Tristan et Iseult – présentation

TRISTAN ET ISEULT, d’après la tradition et les poèmes du XII ème siècle. Texte Alain Enjary. Mise en scène Arlette Bonnard. Scénographie Jean-michel Quesne. Epées et masques Henri Presset. Musique Christian Maire. Lumières Marc Chartier. Production Centre Dramatique de Nanterre. Créé le 7 Février 1978. Maison de la Culture de Nanterre. Reprise 1979, Théâtre de la Cité Internationale, Paris. Tournée en France, Belgique, Suisse, Afrique. Avec Arlette Bonnard, Françoise Danell, Agnès Delume, Alain Enjary, Colin Harris, Marc Bonseignour, Michel Hermon, Christian Maire.


Le lieu principal de « Tristan et Iseult », c’est la Cornouaille. Ce n’est pas un pays sauvage. C’est une petite péninsule. Les landes et les forêts désertes n’y sont pas très vastes, le climat pas très rude. Il y a de petites collines toutes vertes, de petites routes encaissées, des champs, des jardins proprets, des haies, des villages avec des maisons colorées, sorties des livres d’images, des églises miniatures, des maisons de poupées serrées les unes contre les autres. Les hommes habitent bien ce paysage plus qu’humain et jusqu’à son extrémité. L’extrémité !…
L’extrémité toujours tout près. Jamais guère plus de vingt kilomètres.
L’extrémité abrupte, déchiquetée, les falaises vertigineuses, bouleversées, écroulées, la déchirure brutale de la terre ; et quand il y a une petite plage, dans une crique, comme un refuge ou un petit port de bande dessinée, la question n’en est pas moins là, comme partout autour, présente, battante, mouvante, profonde : taché au loin par plaques de soleil, l’océan… L’infini, le vide, la question, là où cesse la terre ferme, la Question…

« Tristan et Iseult » n’est pas une histoire pleine de bruit et de fureur.

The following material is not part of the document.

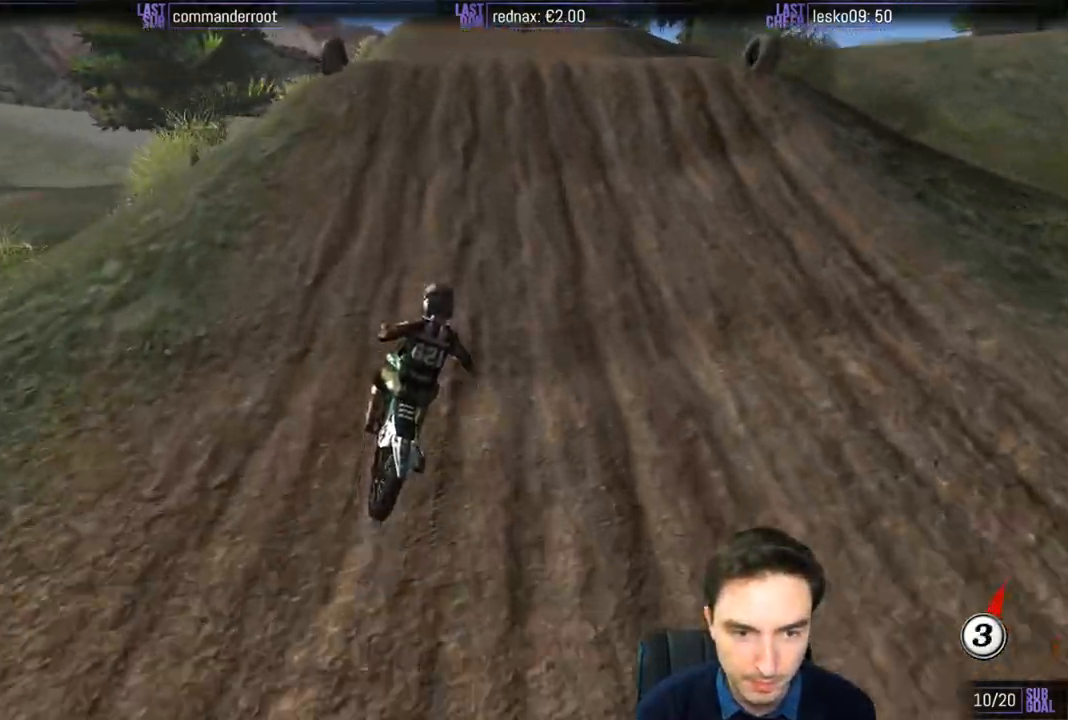
{"buttons": ["R2"], "left_stick": "center", "right_stick": "center", "events": [[83, "left_stick", "center"], [317, "R2", "down"], [350, "L1", "up"]]}
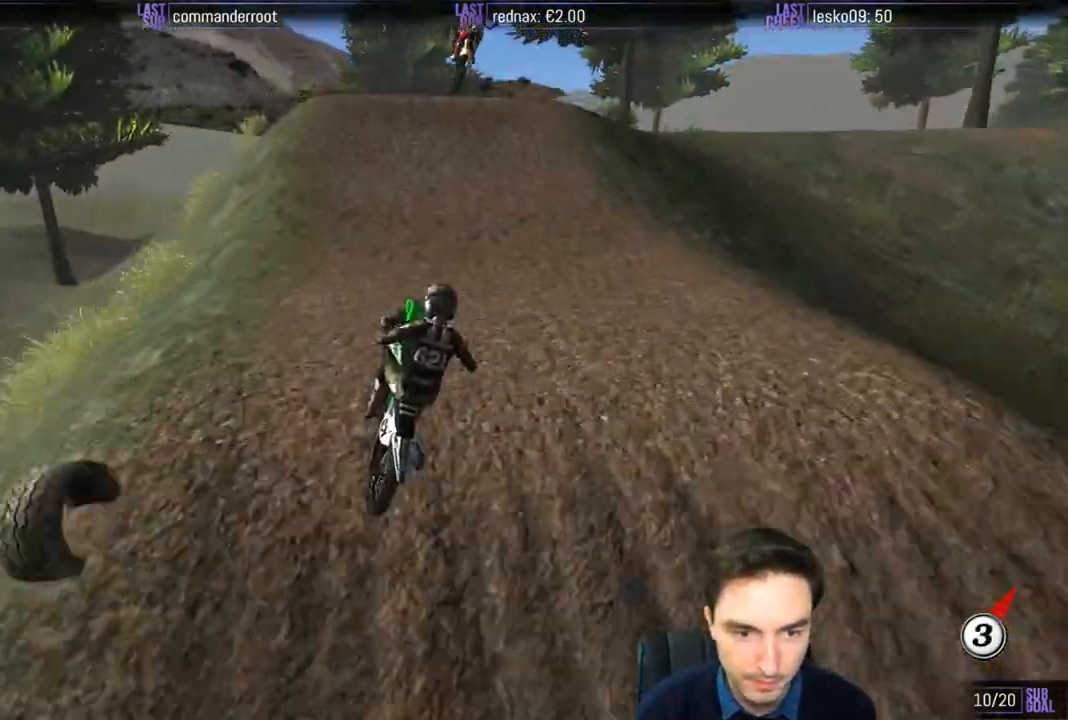
{"buttons": ["A"], "left_stick": "center", "right_stick": "center", "events": [[17, "R2", "up"], [150, "left_stick", "down-right"], [250, "left_stick", "center"], [383, "left_stick", "left"], [483, "A", "down"], [483, "left_stick", "center"]]}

Elle nous est parvenue (en fragments) dans le langage joli, tout frais, tout neuf, du XIIe siècle, sur le rythme allègre, coloré de l’octosyllabe, un, deux, trois, quatre, un, deux, trois, quatre, illustrée de miniatures délicates, petits bateaux sur des petits flots, petits châteaux, petits dragons, dames et chevaliers dans des postures raffinées de l’amour ou  de la guerre. Mais faites trois pas dans la légende, vous voilà aux extrémités, les mêmes, abruptes, vertigineuses. Le vide, l’absolu, l’océan profond, le destin, la question, l’amour fou, l’amour, la mort, la Question…
Tout de suite, nous nous trouvons au bord de nos propres actes. Les terres cultivées s’arrêtent brutalement, la déchirure. Il y a nos villages pour nous tenir chaud, il y a nos réponses, toutes nos idées confortables, pour vivre mieux, il y a nos explorations, pour mieux connaître, pour nous rassurer. Mais toutes nos découvertes sont bordées de falaises…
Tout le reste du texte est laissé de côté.